You know what feels hellishly hard to navigate? Not becoming a “sanctimonious army of one,” as a friend recently put it, when I talk with my parents about money. Or my mom friends about public education. Or my fellow board members about race and inclusion. Often, to avoid my own righteousness altogether, I will go silent, even though the topic is something that I care deeply about and I realize that I am throwing away an opportunity. I realize that while I have plenty of practice debating those who are unlike me, whether in my own head or Mr. Bill O’Reilly himself, I have almost no practice having difficult conversations with those who are similar to me. It feels like I am breaking an unspoken trust — like we have all agreed that we are “the good guys,” and so calling out a way in which we might be wrong is a betrayal.

When I do speak up, I can feel my heart threatening to jump out of my chest. Too often I give a frantic monologue in dire need of editing, rather than a concise and clear-headed explanation of why I think something might be off. I feel 16 years old. Which maybe, isn’t the worst thing, particularly given how powerful the activism of young people as of late is proving to be. But, at 38, I wish I had a broader range of tools to rely on when I need to say something hard with people I care about, work with, and/or live alongside.

On the flip side, I have very little experience with my friends and colleagues giving me feedback or pushing back against some belief I am espousing or action I am taking. I can probably count on one hand the moments when this has happened, some more dramatic than others. It has usually felt like a slap in the face, even when done with absolute grace, which speaks more to the rarity with which it happens than the tone itself. It’s a shock to the system because we simply don’t make space for it in our daily lives. We invest in colluding and re-asserting our similarity and rightness rather than investigating the rich and interesting places where we diverge. Something is lost there — a tool for self-examination, for durable relationships, for — at the furthest reaches — democracy.
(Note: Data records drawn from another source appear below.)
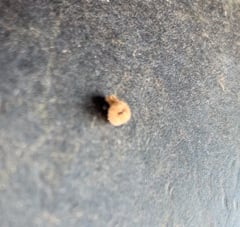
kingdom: Animalia
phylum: Arthropoda
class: Insecta
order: Lepidoptera
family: Psychidae
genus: Apterona
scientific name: Apterona helicoidella
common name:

In sum, I’m not convinced that the only danger is our inability to speak to one another across partisan or rural-urban divides, as is so widely discussed in Trump’s America. It is also, if not equally, dangerous that we have such a hard time talking to our own friends or colleagues about differences of significant moral opinion. It leads us to think that our choices are, by and large, morally sound, when, in fact, many of them may be questionable.